= Phaedymia =

6th-century BCE Persian noblewoman

Phaedymia (or Phaedyme, Phædima; Φαιδύμη) was the daughter of Otanes, a nobleman of the Achaemenid Persian court in the early 6th century BCE. She was married, successively, to Cambyses II, then Bardiya (or Galatia), and then Darius I.

Herodotus tells us in his Histories that the Persian king Cambyses II married Phaedymia. Otanes may have been the brother of Cassandane, who was Cambyses' mother. If this is correct, Phaedymia was not only Cambyses's wife but also his cousin.

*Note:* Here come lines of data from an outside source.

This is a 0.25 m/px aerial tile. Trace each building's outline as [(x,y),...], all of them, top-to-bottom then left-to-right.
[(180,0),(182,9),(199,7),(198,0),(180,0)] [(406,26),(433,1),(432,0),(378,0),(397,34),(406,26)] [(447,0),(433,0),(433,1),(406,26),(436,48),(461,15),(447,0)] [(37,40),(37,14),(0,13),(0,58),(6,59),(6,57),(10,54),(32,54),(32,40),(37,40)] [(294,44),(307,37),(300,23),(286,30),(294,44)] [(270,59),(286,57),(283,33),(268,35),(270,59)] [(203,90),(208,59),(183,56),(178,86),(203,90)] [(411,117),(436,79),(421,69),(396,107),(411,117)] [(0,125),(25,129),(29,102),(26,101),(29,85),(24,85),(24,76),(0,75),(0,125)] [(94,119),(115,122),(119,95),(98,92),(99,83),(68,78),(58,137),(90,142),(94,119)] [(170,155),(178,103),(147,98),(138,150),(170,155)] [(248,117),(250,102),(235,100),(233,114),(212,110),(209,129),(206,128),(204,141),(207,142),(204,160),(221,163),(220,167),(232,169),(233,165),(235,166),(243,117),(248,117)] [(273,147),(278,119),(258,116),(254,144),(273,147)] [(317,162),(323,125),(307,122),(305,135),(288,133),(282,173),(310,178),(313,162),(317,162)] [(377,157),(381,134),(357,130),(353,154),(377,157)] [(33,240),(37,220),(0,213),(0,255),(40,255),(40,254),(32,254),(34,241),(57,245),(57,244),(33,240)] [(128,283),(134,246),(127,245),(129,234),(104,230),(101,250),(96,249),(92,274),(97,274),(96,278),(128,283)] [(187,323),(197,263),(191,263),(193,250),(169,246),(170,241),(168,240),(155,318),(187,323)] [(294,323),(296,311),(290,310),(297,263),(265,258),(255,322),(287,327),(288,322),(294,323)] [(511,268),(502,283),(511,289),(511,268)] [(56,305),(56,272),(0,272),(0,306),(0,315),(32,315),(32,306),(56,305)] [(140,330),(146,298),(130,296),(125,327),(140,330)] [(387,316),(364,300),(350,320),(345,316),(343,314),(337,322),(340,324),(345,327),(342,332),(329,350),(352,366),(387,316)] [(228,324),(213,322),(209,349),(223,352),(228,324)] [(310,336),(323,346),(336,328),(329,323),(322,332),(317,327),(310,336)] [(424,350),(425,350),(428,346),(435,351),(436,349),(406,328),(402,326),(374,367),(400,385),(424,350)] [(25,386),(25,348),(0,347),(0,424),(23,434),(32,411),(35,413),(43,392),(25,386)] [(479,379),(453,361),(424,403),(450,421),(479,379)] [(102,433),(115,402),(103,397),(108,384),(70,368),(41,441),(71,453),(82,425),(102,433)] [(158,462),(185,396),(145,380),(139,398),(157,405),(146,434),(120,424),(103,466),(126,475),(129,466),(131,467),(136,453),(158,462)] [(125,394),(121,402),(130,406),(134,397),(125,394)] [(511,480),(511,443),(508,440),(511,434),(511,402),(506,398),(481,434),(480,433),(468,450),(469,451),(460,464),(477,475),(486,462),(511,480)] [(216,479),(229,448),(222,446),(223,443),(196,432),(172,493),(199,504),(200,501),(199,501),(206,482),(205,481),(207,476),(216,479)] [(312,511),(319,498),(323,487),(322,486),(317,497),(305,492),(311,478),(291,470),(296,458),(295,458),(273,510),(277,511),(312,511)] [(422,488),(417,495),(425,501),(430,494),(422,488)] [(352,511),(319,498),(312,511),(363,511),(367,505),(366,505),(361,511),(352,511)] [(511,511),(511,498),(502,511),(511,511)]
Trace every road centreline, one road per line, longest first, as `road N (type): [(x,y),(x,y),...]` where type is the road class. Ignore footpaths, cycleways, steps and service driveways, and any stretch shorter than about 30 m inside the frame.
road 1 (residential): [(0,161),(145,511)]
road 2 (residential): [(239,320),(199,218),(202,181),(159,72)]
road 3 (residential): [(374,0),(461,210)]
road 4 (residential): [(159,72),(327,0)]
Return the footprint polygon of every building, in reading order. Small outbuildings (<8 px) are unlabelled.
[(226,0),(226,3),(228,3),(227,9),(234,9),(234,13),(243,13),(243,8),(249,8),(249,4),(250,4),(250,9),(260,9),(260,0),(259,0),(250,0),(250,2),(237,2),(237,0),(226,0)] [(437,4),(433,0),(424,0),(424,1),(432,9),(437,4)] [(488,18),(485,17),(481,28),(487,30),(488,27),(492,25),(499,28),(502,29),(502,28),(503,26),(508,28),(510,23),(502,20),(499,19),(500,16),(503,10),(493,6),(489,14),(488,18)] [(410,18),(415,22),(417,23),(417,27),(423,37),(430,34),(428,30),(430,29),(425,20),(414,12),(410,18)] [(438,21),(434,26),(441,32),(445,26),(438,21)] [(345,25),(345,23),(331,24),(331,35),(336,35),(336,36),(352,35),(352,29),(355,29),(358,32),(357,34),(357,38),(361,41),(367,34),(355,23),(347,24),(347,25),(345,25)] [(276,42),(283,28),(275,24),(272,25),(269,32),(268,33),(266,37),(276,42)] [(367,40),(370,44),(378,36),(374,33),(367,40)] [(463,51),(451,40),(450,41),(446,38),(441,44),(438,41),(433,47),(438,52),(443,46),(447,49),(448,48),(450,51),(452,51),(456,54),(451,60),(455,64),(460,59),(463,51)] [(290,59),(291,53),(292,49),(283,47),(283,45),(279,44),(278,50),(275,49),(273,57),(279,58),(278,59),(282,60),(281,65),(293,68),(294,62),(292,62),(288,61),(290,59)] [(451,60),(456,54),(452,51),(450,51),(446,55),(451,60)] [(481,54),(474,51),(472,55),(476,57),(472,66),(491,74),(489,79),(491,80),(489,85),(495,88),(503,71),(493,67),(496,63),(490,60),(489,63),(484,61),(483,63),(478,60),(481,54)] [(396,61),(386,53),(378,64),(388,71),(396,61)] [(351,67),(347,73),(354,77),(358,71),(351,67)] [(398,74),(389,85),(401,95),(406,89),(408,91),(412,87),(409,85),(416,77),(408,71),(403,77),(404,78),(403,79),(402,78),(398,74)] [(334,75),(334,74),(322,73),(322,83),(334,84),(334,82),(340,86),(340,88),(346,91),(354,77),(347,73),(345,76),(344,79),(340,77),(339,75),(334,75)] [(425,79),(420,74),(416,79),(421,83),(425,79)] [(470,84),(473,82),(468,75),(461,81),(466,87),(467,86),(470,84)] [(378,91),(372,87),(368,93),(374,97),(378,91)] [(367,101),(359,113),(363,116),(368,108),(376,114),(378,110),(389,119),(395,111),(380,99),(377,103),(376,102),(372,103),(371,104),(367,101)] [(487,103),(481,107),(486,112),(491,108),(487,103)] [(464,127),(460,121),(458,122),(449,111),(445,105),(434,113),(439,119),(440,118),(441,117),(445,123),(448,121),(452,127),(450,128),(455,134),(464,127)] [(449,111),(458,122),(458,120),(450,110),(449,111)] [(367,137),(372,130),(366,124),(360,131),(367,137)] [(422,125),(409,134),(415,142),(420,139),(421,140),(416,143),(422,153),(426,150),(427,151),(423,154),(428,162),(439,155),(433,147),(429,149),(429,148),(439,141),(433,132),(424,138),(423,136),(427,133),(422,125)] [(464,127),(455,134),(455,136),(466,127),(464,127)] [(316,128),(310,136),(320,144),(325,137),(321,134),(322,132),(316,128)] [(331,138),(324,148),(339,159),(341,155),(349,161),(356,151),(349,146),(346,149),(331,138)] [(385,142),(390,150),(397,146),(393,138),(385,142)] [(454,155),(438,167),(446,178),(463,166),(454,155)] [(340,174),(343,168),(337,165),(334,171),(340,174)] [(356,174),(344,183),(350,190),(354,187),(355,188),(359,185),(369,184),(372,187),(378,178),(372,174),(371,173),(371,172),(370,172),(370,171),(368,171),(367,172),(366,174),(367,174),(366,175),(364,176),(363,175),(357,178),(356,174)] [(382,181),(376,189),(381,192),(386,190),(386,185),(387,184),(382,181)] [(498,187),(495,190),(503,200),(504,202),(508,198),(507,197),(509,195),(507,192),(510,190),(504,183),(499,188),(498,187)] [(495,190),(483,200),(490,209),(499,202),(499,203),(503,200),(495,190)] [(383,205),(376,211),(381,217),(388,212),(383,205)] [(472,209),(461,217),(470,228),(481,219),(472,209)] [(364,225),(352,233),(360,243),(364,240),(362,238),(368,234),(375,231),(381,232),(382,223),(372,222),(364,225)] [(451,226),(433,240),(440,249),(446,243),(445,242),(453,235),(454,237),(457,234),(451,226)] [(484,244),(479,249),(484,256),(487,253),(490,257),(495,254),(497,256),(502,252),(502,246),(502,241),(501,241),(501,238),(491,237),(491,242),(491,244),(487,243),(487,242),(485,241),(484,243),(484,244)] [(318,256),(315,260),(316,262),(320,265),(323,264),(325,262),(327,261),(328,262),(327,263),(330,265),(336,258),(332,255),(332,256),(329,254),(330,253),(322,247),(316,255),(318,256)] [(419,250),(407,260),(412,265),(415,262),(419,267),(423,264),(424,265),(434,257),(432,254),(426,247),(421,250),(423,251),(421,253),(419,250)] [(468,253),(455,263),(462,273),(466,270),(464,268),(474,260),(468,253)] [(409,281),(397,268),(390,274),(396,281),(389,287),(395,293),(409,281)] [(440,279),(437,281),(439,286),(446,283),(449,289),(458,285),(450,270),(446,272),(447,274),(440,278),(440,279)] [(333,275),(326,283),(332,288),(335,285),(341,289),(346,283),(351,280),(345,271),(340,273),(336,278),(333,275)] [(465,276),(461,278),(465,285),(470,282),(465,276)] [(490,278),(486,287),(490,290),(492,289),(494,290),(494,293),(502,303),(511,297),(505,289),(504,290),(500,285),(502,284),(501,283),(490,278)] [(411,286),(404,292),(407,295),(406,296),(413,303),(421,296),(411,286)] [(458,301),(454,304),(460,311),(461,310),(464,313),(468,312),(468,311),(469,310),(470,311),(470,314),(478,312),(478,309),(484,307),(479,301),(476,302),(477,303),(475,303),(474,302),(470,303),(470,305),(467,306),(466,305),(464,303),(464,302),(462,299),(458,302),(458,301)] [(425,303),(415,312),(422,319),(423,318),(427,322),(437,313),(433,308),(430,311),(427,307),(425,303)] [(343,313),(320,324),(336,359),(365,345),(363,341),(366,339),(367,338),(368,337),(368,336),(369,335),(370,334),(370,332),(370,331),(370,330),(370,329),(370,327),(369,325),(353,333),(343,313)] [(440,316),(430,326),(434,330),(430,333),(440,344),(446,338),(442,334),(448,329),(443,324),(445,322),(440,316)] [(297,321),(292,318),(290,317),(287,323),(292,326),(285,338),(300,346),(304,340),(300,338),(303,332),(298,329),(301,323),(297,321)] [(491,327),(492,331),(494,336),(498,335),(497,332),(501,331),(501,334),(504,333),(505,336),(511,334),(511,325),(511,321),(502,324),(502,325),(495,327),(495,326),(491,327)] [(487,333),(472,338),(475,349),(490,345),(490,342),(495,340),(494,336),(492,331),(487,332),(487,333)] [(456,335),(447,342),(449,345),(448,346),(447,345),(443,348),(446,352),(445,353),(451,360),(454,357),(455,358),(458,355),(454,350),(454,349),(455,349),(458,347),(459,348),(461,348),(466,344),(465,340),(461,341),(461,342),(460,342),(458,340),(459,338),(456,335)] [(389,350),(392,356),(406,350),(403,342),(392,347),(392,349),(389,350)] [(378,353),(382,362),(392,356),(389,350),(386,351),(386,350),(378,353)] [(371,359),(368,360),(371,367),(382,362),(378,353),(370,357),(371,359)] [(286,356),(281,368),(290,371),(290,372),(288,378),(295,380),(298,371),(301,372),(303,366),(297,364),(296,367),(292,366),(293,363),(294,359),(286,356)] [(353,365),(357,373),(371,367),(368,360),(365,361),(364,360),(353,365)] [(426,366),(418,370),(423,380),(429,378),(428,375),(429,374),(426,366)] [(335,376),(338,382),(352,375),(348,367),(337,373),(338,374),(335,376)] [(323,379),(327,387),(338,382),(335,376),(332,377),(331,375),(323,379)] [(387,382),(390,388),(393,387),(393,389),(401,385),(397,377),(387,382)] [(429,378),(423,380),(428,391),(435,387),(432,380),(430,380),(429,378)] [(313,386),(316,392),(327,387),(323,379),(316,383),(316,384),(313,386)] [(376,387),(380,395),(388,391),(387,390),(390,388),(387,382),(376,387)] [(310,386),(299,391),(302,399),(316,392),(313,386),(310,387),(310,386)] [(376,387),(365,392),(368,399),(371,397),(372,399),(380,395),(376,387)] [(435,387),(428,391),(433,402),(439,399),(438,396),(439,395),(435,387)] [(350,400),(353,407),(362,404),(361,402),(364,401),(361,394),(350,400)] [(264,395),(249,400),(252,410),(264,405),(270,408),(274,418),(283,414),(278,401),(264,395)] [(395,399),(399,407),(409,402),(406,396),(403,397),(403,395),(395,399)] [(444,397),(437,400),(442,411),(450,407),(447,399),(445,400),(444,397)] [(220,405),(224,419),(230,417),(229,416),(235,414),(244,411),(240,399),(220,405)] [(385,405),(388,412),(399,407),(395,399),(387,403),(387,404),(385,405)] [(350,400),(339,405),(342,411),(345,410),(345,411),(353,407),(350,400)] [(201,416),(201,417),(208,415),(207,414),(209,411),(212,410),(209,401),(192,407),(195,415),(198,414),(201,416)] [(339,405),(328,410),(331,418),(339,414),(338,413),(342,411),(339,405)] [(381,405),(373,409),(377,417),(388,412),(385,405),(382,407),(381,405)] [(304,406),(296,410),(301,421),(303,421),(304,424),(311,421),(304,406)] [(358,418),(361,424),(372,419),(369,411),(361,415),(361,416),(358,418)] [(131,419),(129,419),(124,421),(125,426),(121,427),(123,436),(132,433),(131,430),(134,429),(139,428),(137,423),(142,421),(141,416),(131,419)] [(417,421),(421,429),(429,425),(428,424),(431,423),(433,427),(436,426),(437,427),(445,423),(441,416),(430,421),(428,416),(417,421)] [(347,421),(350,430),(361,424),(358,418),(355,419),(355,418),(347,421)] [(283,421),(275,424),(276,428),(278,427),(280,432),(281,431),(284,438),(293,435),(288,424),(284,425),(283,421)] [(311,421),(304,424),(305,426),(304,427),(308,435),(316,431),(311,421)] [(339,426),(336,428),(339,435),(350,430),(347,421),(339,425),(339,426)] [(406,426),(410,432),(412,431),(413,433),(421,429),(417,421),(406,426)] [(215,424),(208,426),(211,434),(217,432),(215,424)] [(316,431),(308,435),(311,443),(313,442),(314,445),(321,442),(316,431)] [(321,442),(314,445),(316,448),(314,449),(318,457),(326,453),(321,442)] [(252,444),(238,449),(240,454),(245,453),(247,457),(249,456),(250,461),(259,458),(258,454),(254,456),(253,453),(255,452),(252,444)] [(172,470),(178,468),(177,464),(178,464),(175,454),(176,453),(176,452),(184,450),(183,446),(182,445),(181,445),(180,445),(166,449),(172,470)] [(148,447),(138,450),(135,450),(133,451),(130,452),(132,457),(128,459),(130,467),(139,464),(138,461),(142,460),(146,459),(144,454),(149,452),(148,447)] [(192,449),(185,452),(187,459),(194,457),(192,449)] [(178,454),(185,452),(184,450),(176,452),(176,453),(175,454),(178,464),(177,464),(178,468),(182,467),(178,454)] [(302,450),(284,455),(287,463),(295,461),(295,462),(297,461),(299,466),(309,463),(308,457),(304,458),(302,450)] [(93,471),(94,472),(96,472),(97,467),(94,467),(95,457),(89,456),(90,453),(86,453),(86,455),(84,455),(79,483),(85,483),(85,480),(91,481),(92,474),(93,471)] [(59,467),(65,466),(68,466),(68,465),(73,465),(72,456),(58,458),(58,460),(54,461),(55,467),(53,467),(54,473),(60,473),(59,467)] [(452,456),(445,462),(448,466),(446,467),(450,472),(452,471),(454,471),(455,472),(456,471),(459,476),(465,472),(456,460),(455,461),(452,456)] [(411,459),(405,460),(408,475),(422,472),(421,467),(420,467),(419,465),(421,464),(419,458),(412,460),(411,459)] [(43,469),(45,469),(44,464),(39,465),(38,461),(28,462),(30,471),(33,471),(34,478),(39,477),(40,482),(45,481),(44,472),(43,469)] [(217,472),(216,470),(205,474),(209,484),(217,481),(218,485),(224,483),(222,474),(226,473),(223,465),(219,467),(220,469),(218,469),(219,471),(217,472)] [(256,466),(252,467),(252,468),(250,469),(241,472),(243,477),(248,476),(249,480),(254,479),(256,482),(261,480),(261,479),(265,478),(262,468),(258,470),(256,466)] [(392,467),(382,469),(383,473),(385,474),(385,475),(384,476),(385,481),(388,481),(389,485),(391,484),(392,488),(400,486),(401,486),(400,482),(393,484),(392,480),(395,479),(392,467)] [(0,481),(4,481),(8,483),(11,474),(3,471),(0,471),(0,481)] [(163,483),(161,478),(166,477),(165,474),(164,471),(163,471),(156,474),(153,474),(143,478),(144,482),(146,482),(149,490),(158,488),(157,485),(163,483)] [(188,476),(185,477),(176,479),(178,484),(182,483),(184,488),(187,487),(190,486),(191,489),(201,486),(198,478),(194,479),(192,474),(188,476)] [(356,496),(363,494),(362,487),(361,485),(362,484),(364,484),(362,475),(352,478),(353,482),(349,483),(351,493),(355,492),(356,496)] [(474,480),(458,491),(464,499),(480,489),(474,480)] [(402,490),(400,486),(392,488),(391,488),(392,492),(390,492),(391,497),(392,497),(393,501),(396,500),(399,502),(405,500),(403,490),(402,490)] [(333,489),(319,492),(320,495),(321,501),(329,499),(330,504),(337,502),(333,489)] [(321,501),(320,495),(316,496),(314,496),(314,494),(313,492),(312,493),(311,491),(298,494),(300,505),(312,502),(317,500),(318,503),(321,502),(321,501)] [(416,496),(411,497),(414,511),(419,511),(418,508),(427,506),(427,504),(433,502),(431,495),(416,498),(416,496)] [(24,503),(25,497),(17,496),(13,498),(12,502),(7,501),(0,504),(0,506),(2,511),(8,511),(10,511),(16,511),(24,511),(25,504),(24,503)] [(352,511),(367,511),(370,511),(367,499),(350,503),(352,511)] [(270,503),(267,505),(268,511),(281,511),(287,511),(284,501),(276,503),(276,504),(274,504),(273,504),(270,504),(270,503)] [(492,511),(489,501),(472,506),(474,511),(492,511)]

Cambyses died in the spring of 522 BCE and was succeeded by Bardiya, son of Cyrus. But according to the conventional history as related by ancient writers, the "Bardiya" now on the throne was an impostor; in reality he was a magus named Gaumata. Herodotus wrote that Otanes was the first to suspect that the new king was an impostor. Next came Phaedymia who, with all the other wives of Cambyses, was now wife of the false Bardiya. Phaedymia told her father of the ruse. Upon hearing this, Otanes organized a conspiracy that ousted Gaumata put Darius I on the Persian throne in the autumn of 522 BCE. Phaedymia then married Darius; her father Otanes married a sister of Darius.

Most modern historians do not consider Darius's version of events (i.e., the conventional history) convincing, and assume that the person who ruled for a few months was the real son of Cyrus, and that the story of his impersonation by a magus was an invention of Darius to justify his seizure of the throne.